## [SUPPLIED TEXT]

With the concept of sustainable development and responsible investment being increasingly valued and accepted by economies around the world, the ESG investment concept has begun to be widely adopted [4]. In the context of M&A activity, high-ESG acquirers lead to higher post-M&A performance compared to low-ESG acquirers. In the context of secondary market activity, ESG affects enterprise value through channels such as having more loyal employees, more loyal customers/suppliers, and longer-term growth [5]. Several studies also indicate that improving ESG performance can reduce stock price fragility. Additionally, corporate governance factors in ESG performance have a significant positive relationship with firm performance. Higher ESG makes the company more trustworthy in terms of different mechanisms and firm performance, leading to a higher price-to-earnings ratio. Therefore, both ESG and firm performance are adopted in this article as the criteria for evaluating whether SCF and DT have positive effects on enterprises.
1.2. Research Aim, Objectives& Research Questions
This article aims to delve deeper into this issue and integrate these indicators using a web crawler to gather ESG and DT datasets, with Huazhong ESG indicators and company accounting indicators of manufacturing companies listed on A-share from 2009 to 2022 to investigate the mutual interactions among SCF, DT, and firm performance.
Objective 1: Identify the relationships between DT and SCF in the manufacturing industry.
Objective 2: Determine the contribution of SCF to the firm performance in the manufacturing industry.
Objective 3: Determine how DT contributes to the firm performance in the manufacturing industry.
2. Literature Review and Hypothesis Development
2.1. Literature review
2.1.1. Supply Chain Finance
SCF has gained prominence in recent years, offering ways to improve the financial efficiency of supply chains while reducing risk. Numerous studies have focused on SCF [6], who explored SCF concepts, definitions, and potential benefits, providing a comprehensive review of SCF, discussing its evolution and future perspectives.
Despite extensive research, the SCF field still faces several challenges. The integration of SCF systems across companies and the need to understand the risks associated with SCF are some of the major issues. The implementation of SCF is often hindered by the complexity of integrating systems among different stakeholders. They are, moreover, highlighting the need to understand and manage risks associated with SCF.
Current research trends focus on the integration of advanced technologies like blockchain, artificial intelligence, and IoT into SCF. These technologies can potentially enhance SCF’s efficiency and security. Wang discussed the potential of blockchain in enhancing transparency and trust in SCF. Furthermore, Scholer explored ways in which IoT can shape the future of SCF.

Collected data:

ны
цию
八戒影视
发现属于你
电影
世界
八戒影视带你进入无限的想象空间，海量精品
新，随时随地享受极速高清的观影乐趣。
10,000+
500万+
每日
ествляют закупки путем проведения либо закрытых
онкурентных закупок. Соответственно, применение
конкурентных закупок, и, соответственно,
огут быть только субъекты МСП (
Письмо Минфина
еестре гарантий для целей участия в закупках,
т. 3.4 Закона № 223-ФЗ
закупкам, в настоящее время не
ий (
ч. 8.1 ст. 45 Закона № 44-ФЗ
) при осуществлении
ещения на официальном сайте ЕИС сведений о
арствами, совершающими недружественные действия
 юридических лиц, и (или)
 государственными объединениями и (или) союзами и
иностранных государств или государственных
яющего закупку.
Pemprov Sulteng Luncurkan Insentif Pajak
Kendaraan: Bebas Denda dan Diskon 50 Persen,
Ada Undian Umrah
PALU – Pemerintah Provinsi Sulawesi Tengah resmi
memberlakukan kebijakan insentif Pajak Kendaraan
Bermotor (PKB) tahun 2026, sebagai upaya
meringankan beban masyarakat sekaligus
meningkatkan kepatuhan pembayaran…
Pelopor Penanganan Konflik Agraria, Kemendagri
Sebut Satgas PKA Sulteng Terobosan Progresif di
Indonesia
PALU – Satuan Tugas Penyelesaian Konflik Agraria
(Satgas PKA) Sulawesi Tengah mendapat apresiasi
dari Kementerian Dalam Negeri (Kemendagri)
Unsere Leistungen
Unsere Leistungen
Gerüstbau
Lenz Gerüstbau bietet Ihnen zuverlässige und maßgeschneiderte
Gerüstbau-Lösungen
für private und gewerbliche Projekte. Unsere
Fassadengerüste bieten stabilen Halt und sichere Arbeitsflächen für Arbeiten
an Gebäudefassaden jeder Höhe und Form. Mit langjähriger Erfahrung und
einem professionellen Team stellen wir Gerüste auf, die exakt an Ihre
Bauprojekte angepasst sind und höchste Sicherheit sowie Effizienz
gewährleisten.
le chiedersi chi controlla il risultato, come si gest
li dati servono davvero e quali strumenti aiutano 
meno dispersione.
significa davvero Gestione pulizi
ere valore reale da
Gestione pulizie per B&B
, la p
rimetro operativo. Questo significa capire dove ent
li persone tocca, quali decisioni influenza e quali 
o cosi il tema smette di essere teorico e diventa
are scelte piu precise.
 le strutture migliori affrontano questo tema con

## [EXERCISES TO COMPLETE]
1. Print the rows exactly, everything from the first row down to the line containing "ещения на официальном сайте ЕИС сведений о", with both of those lines included.
2. Proceed with the passage on supply chain finance, digital transformation and firm performance, picking up right after its last sentence.
The text and the rows have no connection to each other.

## [ANSWERS IN ORDER]
1.
ны
цию
八戒影视
发现属于你
电影
世界
八戒影视带你进入无限的想象空间，海量精品
新，随时随地享受极速高清的观影乐趣。
10,000+
500万+
每日
ествляют закупки путем проведения либо закрытых
онкурентных закупок. Соответственно, применение
конкурентных закупок, и, соответственно,
огут быть только субъекты МСП (
Письмо Минфина
еестре гарантий для целей участия в закупках,
т. 3.4 Закона № 223-ФЗ
закупкам, в настоящее время не
ий (
ч. 8.1 ст. 45 Закона № 44-ФЗ
) при осуществлении
ещения на официальном сайте ЕИС сведений о

2.
The DT is revolutionizing SCF, promising to enhance efficiency, transparency, and security. Several studies have focused on this intersection, facilitating the algorithmic resolution of matching issues to be adopted in the supply chain. Moreover, it highlights how technologies like AI and blockchain can revolutionize SCF; because of the relatively short timeline associated with SCF, there exists an imperative to efficiently match the abundant requirements comprising orders, warehouse receipts, and accounts receivable with the financial supply provided by markets and institutions. The utilization of blockchain technology emerges as a potent solution, capable of effectively addressing these challenges within a condensed timeframe.
2.1.2. Digital Transformation and Corporate ESG Performance
DT refers to the process of using digital technologies to create new or modify existing business processes, culture, and customer experiences [7]. The increasing influence of digital technologies on all aspects of business and society has given rise to an unprecedented rate of change, thus making DT an essential survival mechanism in the modern business world [8].
Current research in DT mainly focuses on the role of digital technologies in reshaping business models and strategies. However, more research is needed to understand how organizations can effectively manage the DT process and the implications of DT for organizational structure and culture, especially in how DT can enhance the efficiency of SCF operations.
Recently, the focus on DT has expanded to include its intersection with ESG factors. Researchers argue that DT can play a pivotal role in enhancing an organization’s ESG performance by promoting sustainability, improving governance, and increasing social responsibility. ESG reflects a growing awareness of the need for sustainable and responsible business practices. The importance of ESG in firm performance and investment decisions has been substantiated in many studies [9] [10]. Several studies have shown a positive relationship between ESG performance and corporate firm performance. Companies exhibiting high ESG standards have been found to have better firm performance, lower cost of capital, and less volatility.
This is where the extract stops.